Arrange the data as a Markdown table with columns Row and Line. Begin at the first line of the data and stop after the line that contains "Which category has the biggest", numbering each line and leaving out blank lines.

RECORDS SUPPLIED:
-- Opening Marker --
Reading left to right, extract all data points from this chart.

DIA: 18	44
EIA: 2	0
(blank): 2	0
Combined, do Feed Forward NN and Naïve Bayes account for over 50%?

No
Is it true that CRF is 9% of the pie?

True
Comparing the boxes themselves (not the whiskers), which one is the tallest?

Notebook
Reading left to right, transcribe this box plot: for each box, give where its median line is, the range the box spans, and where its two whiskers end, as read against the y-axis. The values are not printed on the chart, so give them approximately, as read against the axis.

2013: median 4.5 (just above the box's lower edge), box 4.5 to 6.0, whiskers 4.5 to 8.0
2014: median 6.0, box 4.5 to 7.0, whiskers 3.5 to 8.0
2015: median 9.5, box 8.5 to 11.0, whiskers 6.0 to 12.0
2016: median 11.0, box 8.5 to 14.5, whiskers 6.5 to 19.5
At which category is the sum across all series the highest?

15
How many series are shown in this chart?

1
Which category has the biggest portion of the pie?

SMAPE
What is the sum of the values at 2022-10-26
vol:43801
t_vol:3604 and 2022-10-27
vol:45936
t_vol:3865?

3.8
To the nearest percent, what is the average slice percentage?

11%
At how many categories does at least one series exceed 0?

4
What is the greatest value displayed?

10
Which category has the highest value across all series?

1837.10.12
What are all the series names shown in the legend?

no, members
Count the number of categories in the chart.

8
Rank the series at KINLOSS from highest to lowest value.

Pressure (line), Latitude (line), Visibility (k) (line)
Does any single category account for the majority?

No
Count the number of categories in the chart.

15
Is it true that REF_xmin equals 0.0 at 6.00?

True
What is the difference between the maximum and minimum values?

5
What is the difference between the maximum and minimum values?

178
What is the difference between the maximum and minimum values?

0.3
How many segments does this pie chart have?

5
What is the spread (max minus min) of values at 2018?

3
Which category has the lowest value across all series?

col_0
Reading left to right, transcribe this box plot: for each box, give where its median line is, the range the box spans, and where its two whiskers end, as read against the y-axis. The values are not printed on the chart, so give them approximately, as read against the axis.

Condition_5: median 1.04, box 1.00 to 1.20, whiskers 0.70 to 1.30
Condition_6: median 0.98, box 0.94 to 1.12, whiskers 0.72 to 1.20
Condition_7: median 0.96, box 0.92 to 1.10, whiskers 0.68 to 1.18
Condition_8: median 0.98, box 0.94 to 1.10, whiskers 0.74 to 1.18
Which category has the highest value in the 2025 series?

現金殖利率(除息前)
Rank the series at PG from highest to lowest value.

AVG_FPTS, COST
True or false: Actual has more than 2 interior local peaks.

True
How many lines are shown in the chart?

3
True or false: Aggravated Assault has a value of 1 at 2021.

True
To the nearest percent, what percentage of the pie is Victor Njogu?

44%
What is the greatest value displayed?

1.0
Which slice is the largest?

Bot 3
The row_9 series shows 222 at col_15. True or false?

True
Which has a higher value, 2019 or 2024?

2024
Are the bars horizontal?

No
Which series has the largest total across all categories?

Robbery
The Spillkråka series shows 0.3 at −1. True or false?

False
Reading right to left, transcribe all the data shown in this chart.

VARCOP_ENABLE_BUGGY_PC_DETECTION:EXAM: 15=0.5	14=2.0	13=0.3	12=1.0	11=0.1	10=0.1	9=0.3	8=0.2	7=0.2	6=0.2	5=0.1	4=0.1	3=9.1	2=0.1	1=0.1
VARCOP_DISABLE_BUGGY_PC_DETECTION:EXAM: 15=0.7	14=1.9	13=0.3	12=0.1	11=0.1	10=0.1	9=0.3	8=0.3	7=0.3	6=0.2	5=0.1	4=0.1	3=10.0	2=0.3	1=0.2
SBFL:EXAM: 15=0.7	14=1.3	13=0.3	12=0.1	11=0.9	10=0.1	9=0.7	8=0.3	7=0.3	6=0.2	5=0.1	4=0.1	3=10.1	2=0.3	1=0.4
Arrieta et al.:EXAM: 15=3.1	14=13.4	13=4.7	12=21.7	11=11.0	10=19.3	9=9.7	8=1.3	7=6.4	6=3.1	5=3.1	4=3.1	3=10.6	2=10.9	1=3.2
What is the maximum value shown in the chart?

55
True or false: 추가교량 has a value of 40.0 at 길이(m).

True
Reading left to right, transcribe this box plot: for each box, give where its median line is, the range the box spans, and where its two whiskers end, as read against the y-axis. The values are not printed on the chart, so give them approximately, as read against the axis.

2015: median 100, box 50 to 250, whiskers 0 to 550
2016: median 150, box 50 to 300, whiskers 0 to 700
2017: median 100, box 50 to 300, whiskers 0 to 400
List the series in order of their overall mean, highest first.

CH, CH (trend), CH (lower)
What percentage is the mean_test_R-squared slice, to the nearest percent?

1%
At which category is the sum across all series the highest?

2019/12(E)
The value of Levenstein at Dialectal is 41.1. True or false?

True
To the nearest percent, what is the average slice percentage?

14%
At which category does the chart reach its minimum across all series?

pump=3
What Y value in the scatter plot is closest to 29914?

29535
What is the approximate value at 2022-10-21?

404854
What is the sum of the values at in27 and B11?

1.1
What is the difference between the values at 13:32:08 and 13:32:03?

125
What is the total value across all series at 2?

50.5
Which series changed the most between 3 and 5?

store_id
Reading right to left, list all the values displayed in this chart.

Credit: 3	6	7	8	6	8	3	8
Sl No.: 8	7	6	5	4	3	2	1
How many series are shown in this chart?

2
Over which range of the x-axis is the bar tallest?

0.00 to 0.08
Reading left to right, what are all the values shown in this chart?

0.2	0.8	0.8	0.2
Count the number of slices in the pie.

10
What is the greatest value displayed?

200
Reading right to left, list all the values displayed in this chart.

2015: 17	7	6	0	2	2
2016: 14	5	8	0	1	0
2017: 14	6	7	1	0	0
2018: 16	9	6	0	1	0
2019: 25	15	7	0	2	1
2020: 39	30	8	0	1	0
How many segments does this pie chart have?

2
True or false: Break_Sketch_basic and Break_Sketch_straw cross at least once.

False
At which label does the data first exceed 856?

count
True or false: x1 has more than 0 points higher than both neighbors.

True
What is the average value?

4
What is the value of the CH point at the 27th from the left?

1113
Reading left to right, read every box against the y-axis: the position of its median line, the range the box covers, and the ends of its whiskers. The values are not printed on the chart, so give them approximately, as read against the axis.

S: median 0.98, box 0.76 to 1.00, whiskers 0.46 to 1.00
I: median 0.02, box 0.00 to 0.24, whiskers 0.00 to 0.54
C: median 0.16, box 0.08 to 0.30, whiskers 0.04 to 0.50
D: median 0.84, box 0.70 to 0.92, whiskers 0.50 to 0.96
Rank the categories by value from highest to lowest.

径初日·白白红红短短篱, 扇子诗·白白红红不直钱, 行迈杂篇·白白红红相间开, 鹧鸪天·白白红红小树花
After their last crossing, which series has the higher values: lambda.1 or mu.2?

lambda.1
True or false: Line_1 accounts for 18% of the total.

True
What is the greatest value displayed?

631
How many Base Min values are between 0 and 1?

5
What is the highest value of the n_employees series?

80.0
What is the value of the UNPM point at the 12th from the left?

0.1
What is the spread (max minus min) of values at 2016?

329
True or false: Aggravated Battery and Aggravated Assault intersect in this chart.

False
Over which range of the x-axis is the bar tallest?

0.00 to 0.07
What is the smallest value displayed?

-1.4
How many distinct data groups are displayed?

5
-- Closing Marker --
EXPECTED ANSWER:
| Row | Line |
|---|---|
| 1 | Reading left to right, extract all data points from this chart. |
| 2 | DIA: 18	44 |
| 3 | EIA: 2	0 |
| 4 | (blank): 2	0 |
| 5 | Combined, do Feed Forward NN and Naïve Bayes account for over 50%? |
| 6 | No |
| 7 | Is it true that CRF is 9% of the pie? |
| 8 | True |
| 9 | Comparing the boxes themselves (not the whiskers), which one is the tallest? |
| 10 | Notebook |
| 11 | Reading left to right, transcribe this box plot: for each box, give where its median line is, the range the box spans, and where its two whiskers end, as read against the y-axis. The values are not printed on the chart, so give them approximately, as read against the axis. |
| 12 | 2013: median 4.5 (just above the box's lower edge), box 4.5 to 6.0, whiskers 4.5 to 8.0 |
| 13 | 2014: median 6.0, box 4.5 to 7.0, whiskers 3.5 to 8.0 |
| 14 | 2015: median 9.5, box 8.5 to 11.0, whiskers 6.0 to 12.0 |
| 15 | 2016: median 11.0, box 8.5 to 14.5, whiskers 6.5 to 19.5 |
| 16 | At which category is the sum across all series the highest? |
| 17 | 15 |
| 18 | How many series are shown in this chart? |
| 19 | 1 |
| 20 | Which category has the biggest portion of the pie? |